TEXT PROVIDED:
——

Some logistics services organisations tied up with food-delivery or online-shopping platforms to ensure that the customers got proper and updated information, on where exactly the product had reached. When this commute was cut due to the pandemic, a panic took over. However, these logistics services organisations came to the rescue with expanded digital capabilities and AI systems taking over the training programmes. With such instant upskilling and reskilling and incorporation of coders, developers, machine and deep learners, these problems have been overcome effectively.
Rajani Tewari, HR Director, Viking Ventures
In fact, the hybrid model requires immense contribution from the coders, developers and programmers to come up with the best, engaging technological minds that would solve the imminent and contingent problems easily. Companies, such as Ernst & Young Global are conducting Techathons and Hackathons to invite university students from all disciplines to participate in enabling the vaccination drive all over India, eliminating challenges that are posed by the demographics, geography and lack of infrastructure in India. Looking at the tremendous potential harnessed by the developer community of India, that comprises mostly students studying engineering and coding, Ernst & Young, plans to expand its network. Moves like these are implemented by organisations to unleash the creativity and innovation in people from all walks of life.

——

DATA EXCERPTS:
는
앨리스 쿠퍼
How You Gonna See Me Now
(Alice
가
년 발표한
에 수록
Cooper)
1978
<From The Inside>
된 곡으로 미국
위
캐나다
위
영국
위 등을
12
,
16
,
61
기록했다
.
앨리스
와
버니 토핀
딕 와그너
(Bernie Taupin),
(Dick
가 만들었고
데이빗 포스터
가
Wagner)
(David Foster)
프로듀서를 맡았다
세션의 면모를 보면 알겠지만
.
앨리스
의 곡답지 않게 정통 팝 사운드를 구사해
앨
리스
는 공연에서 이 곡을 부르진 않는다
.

——

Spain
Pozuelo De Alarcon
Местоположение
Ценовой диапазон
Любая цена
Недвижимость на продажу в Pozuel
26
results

——

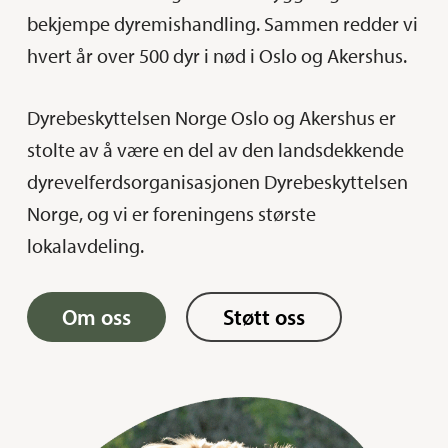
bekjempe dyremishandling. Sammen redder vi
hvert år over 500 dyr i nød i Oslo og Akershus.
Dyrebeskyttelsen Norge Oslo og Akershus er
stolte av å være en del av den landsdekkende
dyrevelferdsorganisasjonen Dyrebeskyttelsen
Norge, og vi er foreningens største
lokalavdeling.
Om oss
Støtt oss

——

ACTION ITEM: In the text on upskilling and the hybrid model, what drive does Ernst & Young Global invite university students to help enable? Please answer in one sentence.

WRITTEN REPLY: Through Techathons and Hackathons, Ernst & Young Global invites university students to help enable the vaccination drive all over India.